More successful small business buyers tend to square this circle creatively. For example, new suppliers can sometimes pay commissions for switching your new acquisition’s business to them. These can amount to many thousands of pounds. Add to those funds any unclaimed grants or R&D tax credits, and the amount can build. Sometimes businesses are bad at getting paid. Being more efficient at collecting money from debtors can help accumulate cash. You can approach suppliers to negotiate more credit – or swap it for shares. You can ruthlessly stop all non-essential payments. You can even use the cash in the bank account as part of the initial consideration, which in the UK is attractive to sellers because 10% of entrepreneur’s relief saves tax. So, you could well accumulate cash for an initial consideration for the seller without bank or institutional debt. If you are still short, you can ask if you can acquire a minority stake and through a specially devised shareholder agreement, you can still retain control. If that fails, but the chemistry is good and the seller values your expertise, you can negotiate a WIBO (work in buy out), when you effectively barter equity for your expertise at turning around or enhancing the business.

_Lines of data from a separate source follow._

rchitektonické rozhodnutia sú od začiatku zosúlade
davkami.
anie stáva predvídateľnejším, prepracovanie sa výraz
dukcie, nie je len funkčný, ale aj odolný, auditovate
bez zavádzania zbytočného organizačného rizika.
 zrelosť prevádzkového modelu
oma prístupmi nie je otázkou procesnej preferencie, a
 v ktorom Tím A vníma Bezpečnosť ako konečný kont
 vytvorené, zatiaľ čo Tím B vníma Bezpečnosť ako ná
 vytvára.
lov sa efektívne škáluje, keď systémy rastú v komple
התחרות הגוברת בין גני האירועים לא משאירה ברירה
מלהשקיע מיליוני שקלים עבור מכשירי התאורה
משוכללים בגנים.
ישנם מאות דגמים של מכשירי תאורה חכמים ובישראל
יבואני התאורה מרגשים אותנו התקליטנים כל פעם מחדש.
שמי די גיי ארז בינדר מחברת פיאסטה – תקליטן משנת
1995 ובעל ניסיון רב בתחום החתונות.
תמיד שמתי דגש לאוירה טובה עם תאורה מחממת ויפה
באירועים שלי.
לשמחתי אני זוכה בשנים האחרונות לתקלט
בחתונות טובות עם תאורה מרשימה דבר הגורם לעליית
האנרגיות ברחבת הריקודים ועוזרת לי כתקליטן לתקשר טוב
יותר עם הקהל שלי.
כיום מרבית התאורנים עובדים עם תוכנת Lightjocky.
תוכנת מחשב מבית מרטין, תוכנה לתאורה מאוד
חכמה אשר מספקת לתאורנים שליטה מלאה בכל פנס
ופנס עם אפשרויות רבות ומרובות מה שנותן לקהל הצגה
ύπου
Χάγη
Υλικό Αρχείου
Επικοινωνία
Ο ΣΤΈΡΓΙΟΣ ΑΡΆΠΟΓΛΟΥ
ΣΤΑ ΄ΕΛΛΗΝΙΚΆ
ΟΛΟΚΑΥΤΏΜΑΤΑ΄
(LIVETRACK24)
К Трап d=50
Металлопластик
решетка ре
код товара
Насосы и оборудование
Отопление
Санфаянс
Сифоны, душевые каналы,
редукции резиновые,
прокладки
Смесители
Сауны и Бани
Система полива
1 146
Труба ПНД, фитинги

If you own a profitable and debt-free business that makes net profits of $1m – $10m and want to grow by acquisition, you could merge with other similar businesses and list on a public stock market, in a way that retains your independence. In one fell swoop, your independent businesses, under a single holding company, can become much more valuable. Entrepreneurs with net profits that are as

low as $1m are doing this cost-effectively now. As the seller of a business, you receive shares in a publicly-traded company that is likely to carry a higher valuation than yours, as it is bigger, less risky, profitable, without debt and whose shares are being bought and sold by the public – and potentially by some of those global institutions controlling that $93 trillion. This structure also allows you to be paid through an innovative new bond structure which means you, as the seller, can receive a much larger initial consideration at the outset than if you were selling to a trade buyer or to private equity. Future acquisitions are easier, as you can buy businesses with publicly traded shares. You can compete for larger contracts around the world, as you are now more like a $200m company, not a $5m one, and you are part of a “mastermind board” with all your fellow business owners whose joint interest is the success of all.

There is a catch. You need to be making net profits of at least $1m for this strategy to be cost-effective. However, if your business is only making, say, $500k net profits, then you can acquire another business with the same or more net profits, using the aforementioned strategies.